Purpose : Diseases that disrupt retinal blood supply, such as retinal vein occlusion (RVO) and diabetic retinopathy, are the leading causes of blindness in working-age adults. Despite available therapies, an estimated 50% of patients do not respond to treatment. To address the unmet need in treatment of retinal edema, we demonstrate efficacy of a novel therapeutic targeting caspase-9 in a mouse model of RVO.

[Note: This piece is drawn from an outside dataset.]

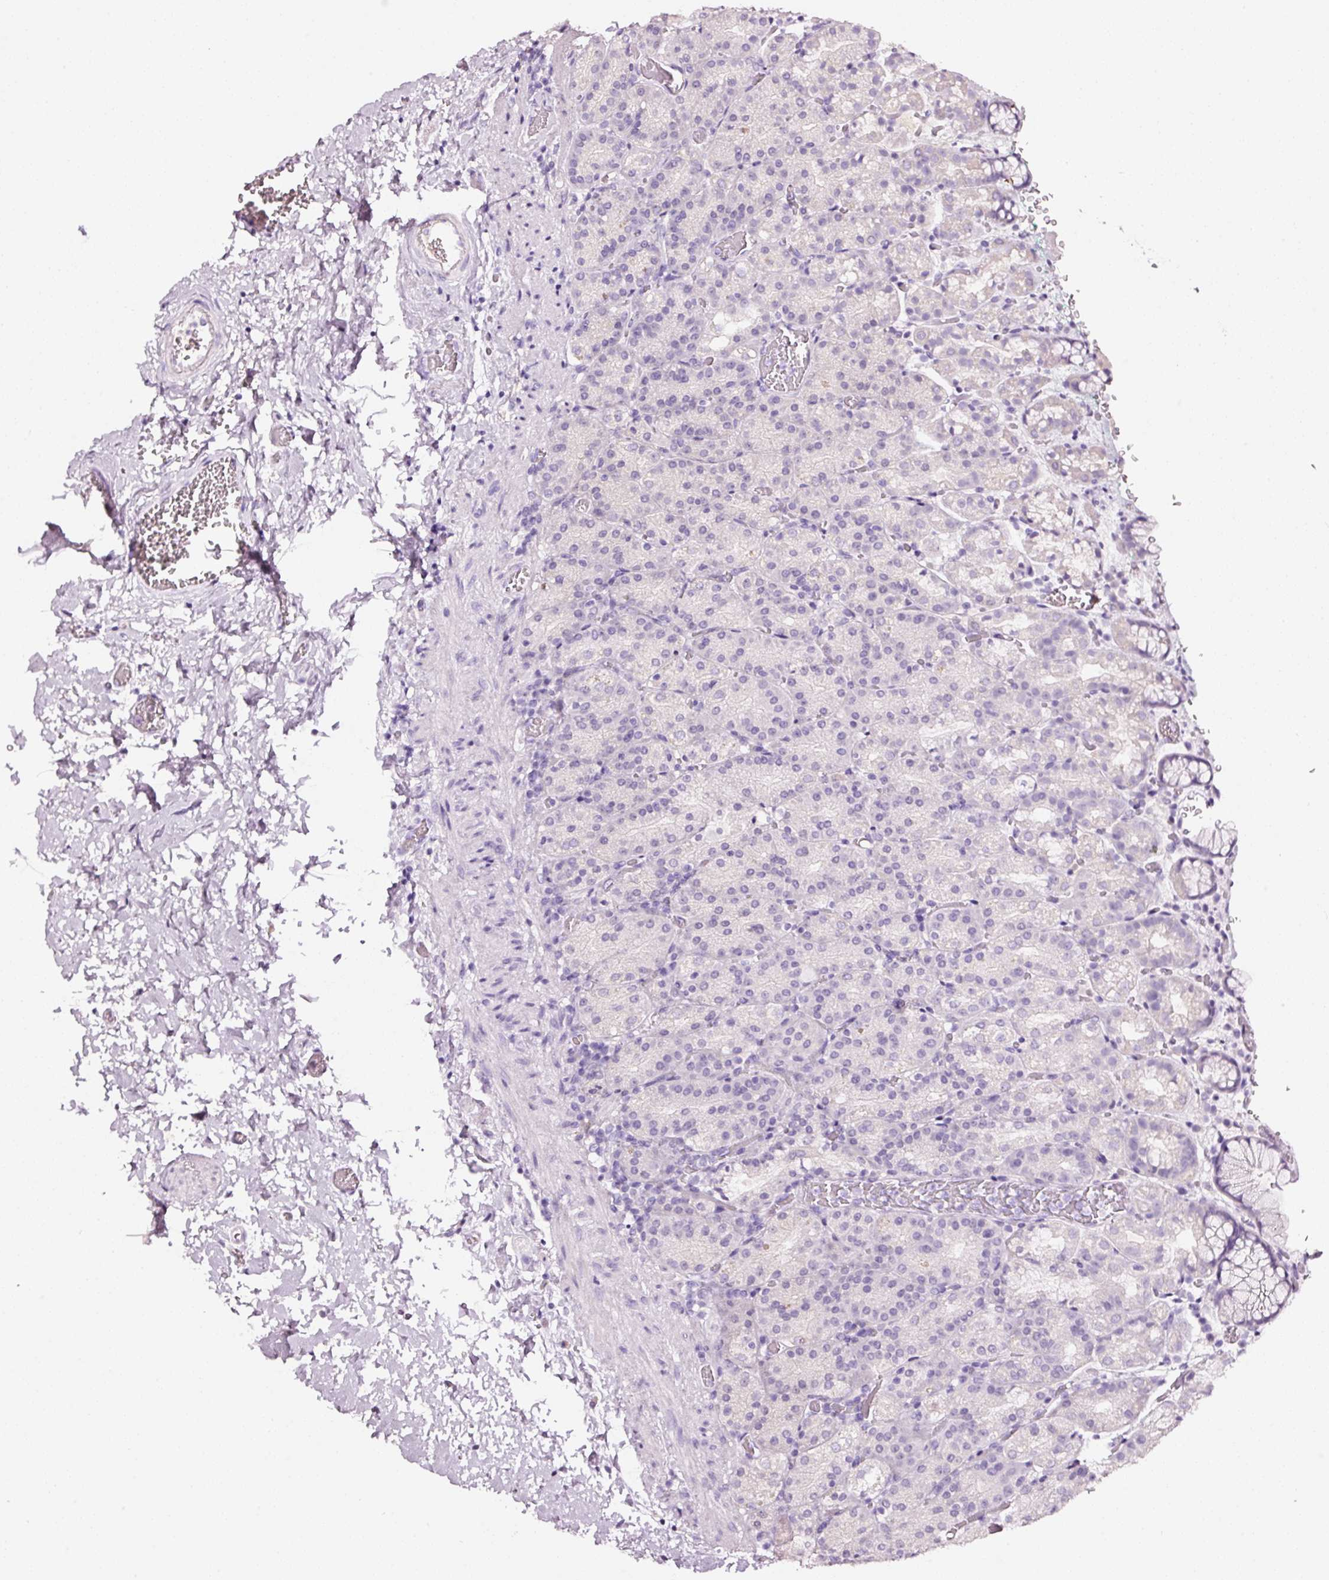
{"staining": {"intensity": "negative", "quantity": "none", "location": "none"}, "tissue": "stomach", "cell_type": "Glandular cells", "image_type": "normal", "snomed": [{"axis": "morphology", "description": "Normal tissue, NOS"}, {"axis": "topography", "description": "Stomach, upper"}], "caption": "Immunohistochemistry of benign stomach reveals no expression in glandular cells. (IHC, brightfield microscopy, high magnification).", "gene": "LAMP3", "patient": {"sex": "female", "age": 81}}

Methods : RVO was achieved in 2-4 month old mice by tail-vein injection of rose bengal, followed by laser photocoagulation of retinal veins. In vivo analyses – optical coherence tomography (OCT), fluorescein angiography (FA) and electroretinograms (ERG) - were conducted with the Micron IV system (Phoenix Research Labs). C57/BI6 male mice were purchased from Jackson Laboratories. Endothelial specific caspase-9 inducible knockout mice (C9 ECKO) were bred by crossing Caspase-9LoxP/LoxP and endothelial cell-CreERT2 mice. Caspase-9 inhibitor (Pen1-XBir3) was generated by crosslinking the Bir3 domain of XIAP (an endogenous inhibitor of caspase-9) to Penetratin-1, a cell permeant peptide. An ocular distribution study of Pen1-XBir3 eyedrops was performed by EyeCRO in adult female New Zealand White Rabbits.

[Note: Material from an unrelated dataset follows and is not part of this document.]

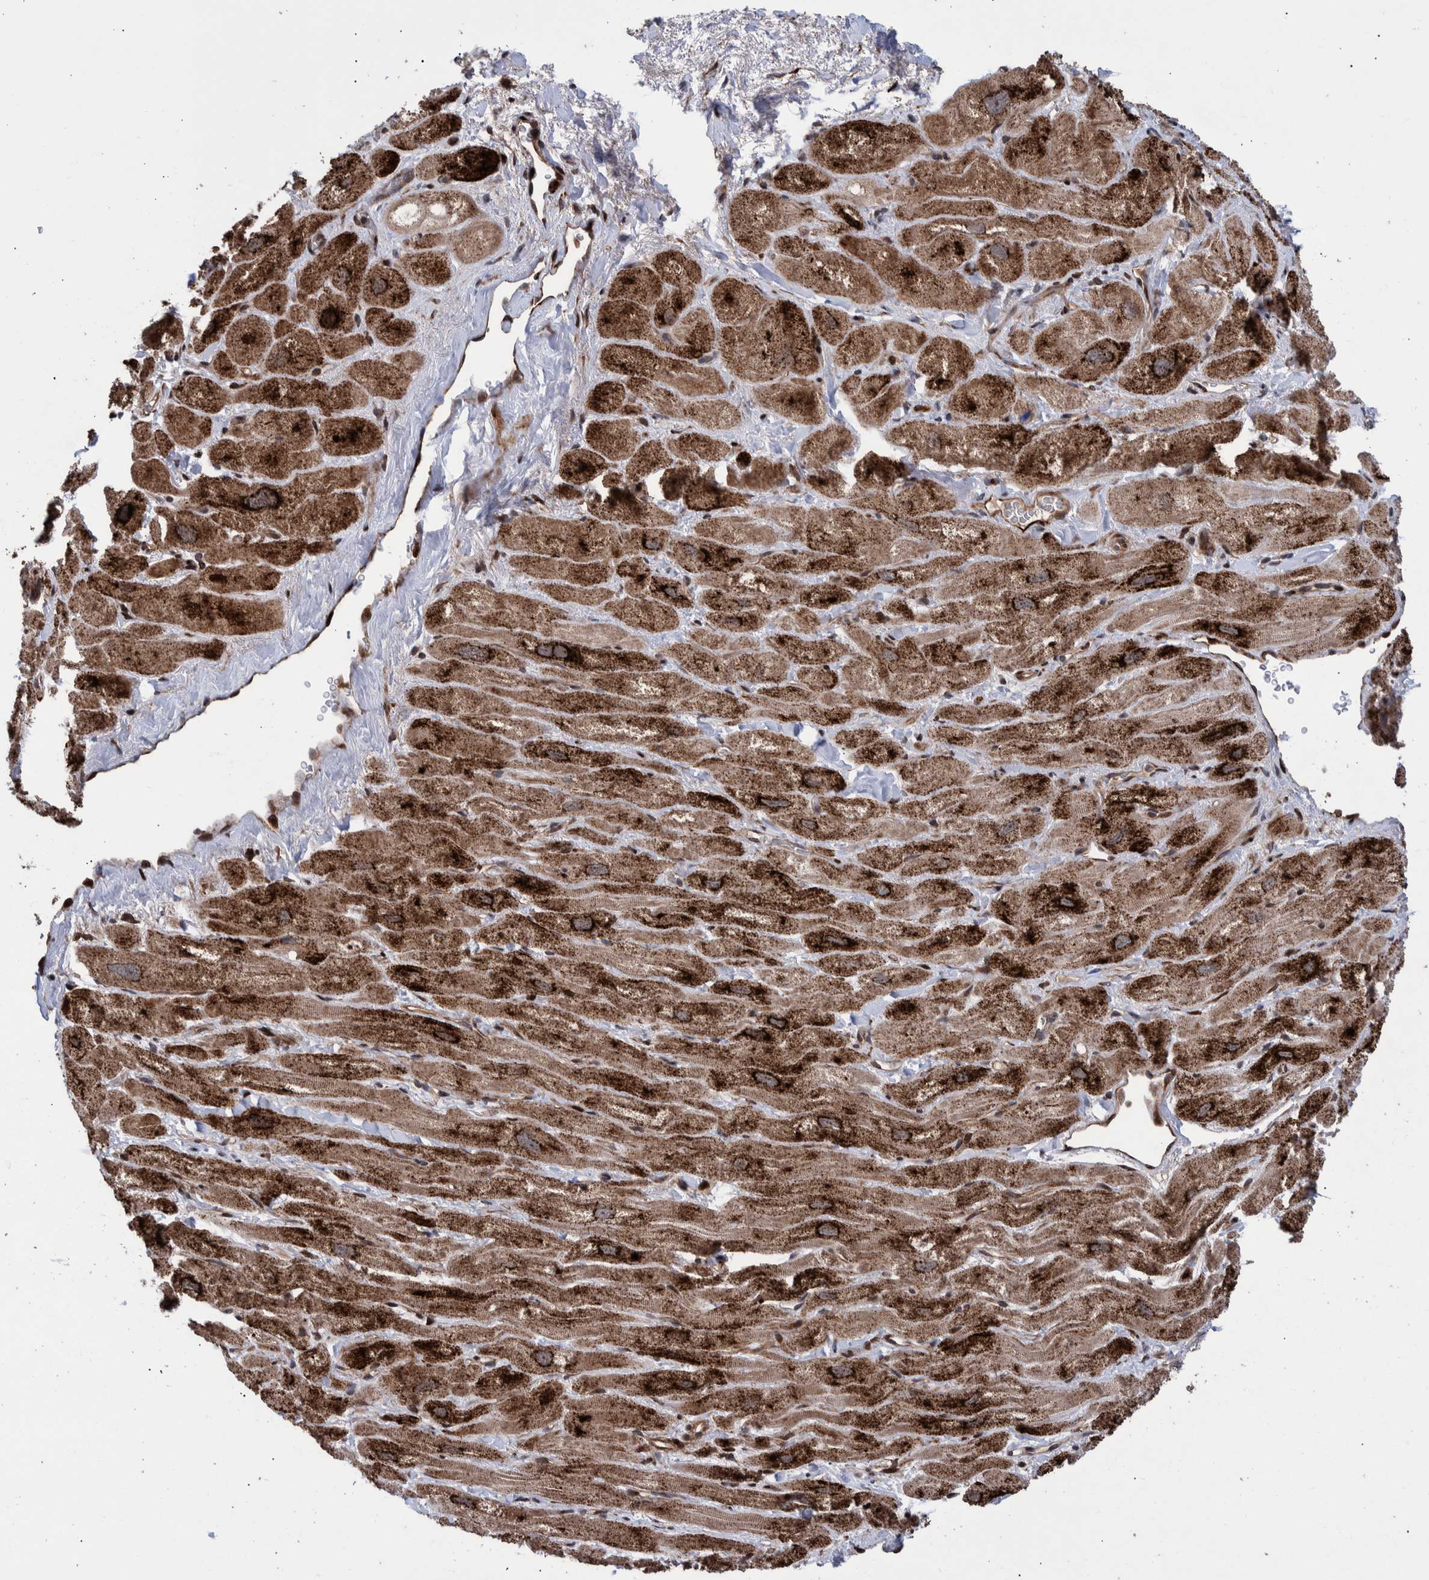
{"staining": {"intensity": "moderate", "quantity": "25%-75%", "location": "cytoplasmic/membranous,nuclear"}, "tissue": "heart muscle", "cell_type": "Cardiomyocytes", "image_type": "normal", "snomed": [{"axis": "morphology", "description": "Normal tissue, NOS"}, {"axis": "topography", "description": "Heart"}], "caption": "Protein staining exhibits moderate cytoplasmic/membranous,nuclear positivity in about 25%-75% of cardiomyocytes in benign heart muscle. The staining was performed using DAB, with brown indicating positive protein expression. Nuclei are stained blue with hematoxylin.", "gene": "SHISA6", "patient": {"sex": "male", "age": 49}}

Results : Increased levels of activated caspase-9 were detected in endothelial cells after RVO. Compared to littermate controls, endothelial caspase-9 knockout (C9 ECKO) mice developed less edema, and sustained less retinal degeneration after RVO injury. To investigate pharmacological inhibition of caspase-9 as a therapeutic strategy, we developed a highly specific caspase-9 inhibitor (Pen1-XBir3), which can be delivered to the retina via eye drops. Treatment with Pen1-XBir3 conferred morphological and functional retinal protection from RVO. Treated eyes developed less fluorescein leakage, less retinal swelling and detachment, and had better preservation of retinal morphology after resolution of edema. Fewer hyperreflective foci, an indicator of inflammation associated with poor vision outcomes, were detected in the retina and vitreous of eyes treated with Pen1-XBir3. ERG analysis showed that Pen1-XBir3 protected retinal function after RVO injury.

Conclusions : We identified caspase-9 as an essential mediator of edema. Our novel caspase-9 inhibitor eye drops reduce the edema and vision deficits associated with RVO, and may be a potential therapy for individuals suffering from vascular eye disease.

This is an abstract that was submitted for the 2018 ARVO Annual Meeting, held in Honolulu, Hawaii, April 29 - May 3, 2018.